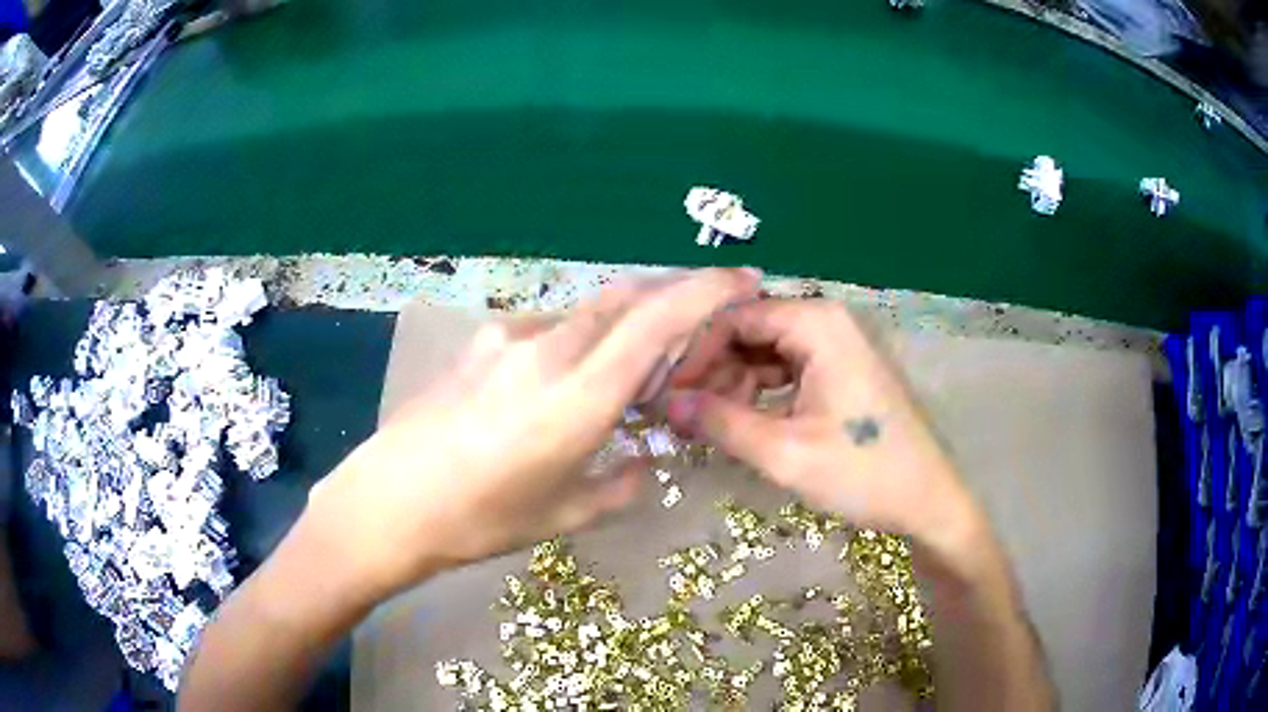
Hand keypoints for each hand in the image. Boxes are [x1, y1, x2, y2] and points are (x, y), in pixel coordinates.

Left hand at [299, 269, 761, 599]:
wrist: (387, 502)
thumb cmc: (478, 519)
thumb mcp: (562, 515)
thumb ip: (618, 486)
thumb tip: (643, 466)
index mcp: (578, 396)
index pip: (657, 320)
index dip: (706, 290)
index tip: (742, 278)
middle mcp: (548, 349)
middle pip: (625, 299)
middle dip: (670, 297)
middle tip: (695, 323)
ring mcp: (508, 339)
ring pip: (586, 313)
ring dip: (620, 325)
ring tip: (624, 369)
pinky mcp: (480, 344)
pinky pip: (546, 329)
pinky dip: (576, 341)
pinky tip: (562, 380)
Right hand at [666, 299, 981, 548]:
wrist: (928, 500)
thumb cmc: (863, 473)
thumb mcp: (785, 452)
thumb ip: (721, 423)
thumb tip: (667, 404)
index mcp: (817, 323)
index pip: (734, 317)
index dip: (696, 354)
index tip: (670, 395)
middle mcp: (828, 320)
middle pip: (750, 329)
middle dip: (715, 370)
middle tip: (687, 415)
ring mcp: (838, 343)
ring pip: (766, 350)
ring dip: (735, 383)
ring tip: (713, 425)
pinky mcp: (842, 368)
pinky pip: (788, 367)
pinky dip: (762, 391)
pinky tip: (746, 422)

────────────────────

→ **What needs to be done**
The lines that contain the word "thumb" are wanted; copy each of them from the records.

→ **Response to this exercise**
thumb cmc: (478, 519)
thumb mcp: (562, 515)
thumb ip: (618, 486)
thumb tip: (643, 466)
thumb cmc: (863, 473)
thumb mcp: (785, 452)
thumb ip: (721, 423)
thumb tip: (667, 404)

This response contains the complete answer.